All, I have the following lines of code for setting up a 3D image in OpenCL:
const size_t NPOLYORDERS = 16;
const size_t NPOLYBINS = 1024;
cl::Image3D my3DImage;
cl::ImageFormat imFormat(CL_R, CL_FLOAT);
my3Dimage = cl::Image3D(clContext, CL_MEM_READ_ONLY, imFormat, NPOLYORDERS, NPOLYORDERS, NPOLYBINS);
The code runs fine when I use the Intel OpenCL CPU driver (by creating a context with CL_DEVICE_TYPE_CPU), but fails with a segfault when I use the nVidia driver with a TITAN black (by creating a context with CL_DEVICE_TYPE_GPU).

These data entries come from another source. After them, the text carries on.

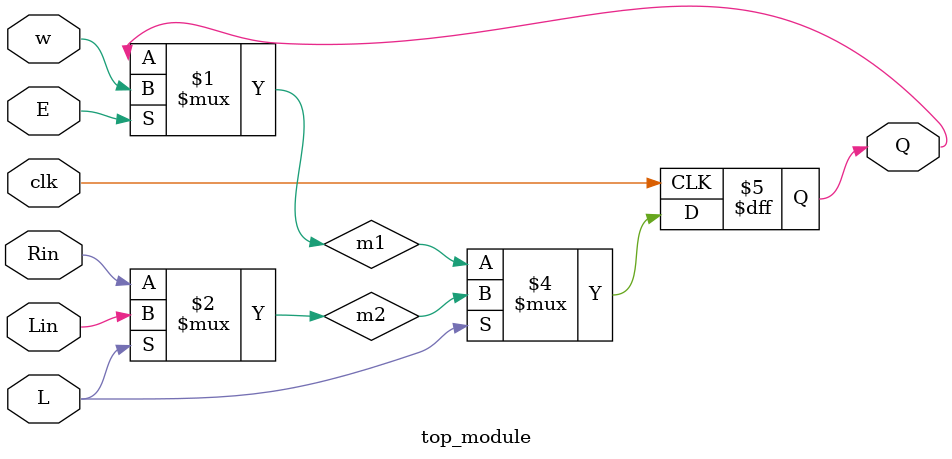
<source format=v>
`timescale 1ns/1ps
module top_module(
    input clk,
    input E,
    input L,
    input w,
    input Rin,
    input Lin,
    output reg Q
);
    wire m1;
    wire m2;

    assign m1 = E ? w : Q;
    assign m2 = L ? Lin : Rin;

    always @(posedge clk)
        Q <= L ? m2 : m1;
endmodule

</source>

All of this is on RHEL6.4 with a 2.6.32-358 kernel using the latest nVidia driver available, using the Intel OpenCL runtime 14.1_x64_4.4.0.118 and 2014_4.4.0.134_x64 Intel OpenCL SDK.
All of the other code appears to be working on the nVidia device. I can compile the kernel, create contexts, buffers, etc, but this one constructor seems to fail. I checked what the max sizes allowed for an Image3D were using cl::Device::getInfo, and it reports that HxWxD limits are 4096x4096x4096, so I'm well below the limit with my 16x16x1024 image size.
I also checked to make sure the CL_R and CL_FLOAT types were supported formats, which they appear to be.
At first I thought it was failing because of trying to copy the host memory, but the segfault is occurring before I even enqueue the image read.
The best I've been able to determine from my gdb back trace is that the problem appears to be in line 4074 of CL/cl.hpp:
#0 0x000000000000 in ?? ()
#1 0x00000000004274fe in cl::Image3D::Image3D (this=0x7fffffffffdcb0, context=...,
flags=140737488345384, format=..., width=0, height=140737488345392, depth=1024, row_pitch=0,
slice_pitch=0, host_ptr=0x0, err=0x0) at /usr/include/CL/cl.hpp:4074
#2 0x0000000000421986 in clCorrelationMatrixGenerator::initializeOpenCL (
this=0x7fffffffffdfa8) at ./libs/matrix_generator/OpenCLMatrixGenerator.cc:194
As you can see, the width and height arguments to Image3D's constructor look wonky, but I'm not sure those are the real values and not optimized out values due to the compiler.
My questions are thus:
Is there something I'm doing wrong with regards to nVidia cards, that doesn't apply on the Intel CPU OpenCL driver? Is there a known binary incompatibility between the Intel SDK and the nVidia OpenCL ICD?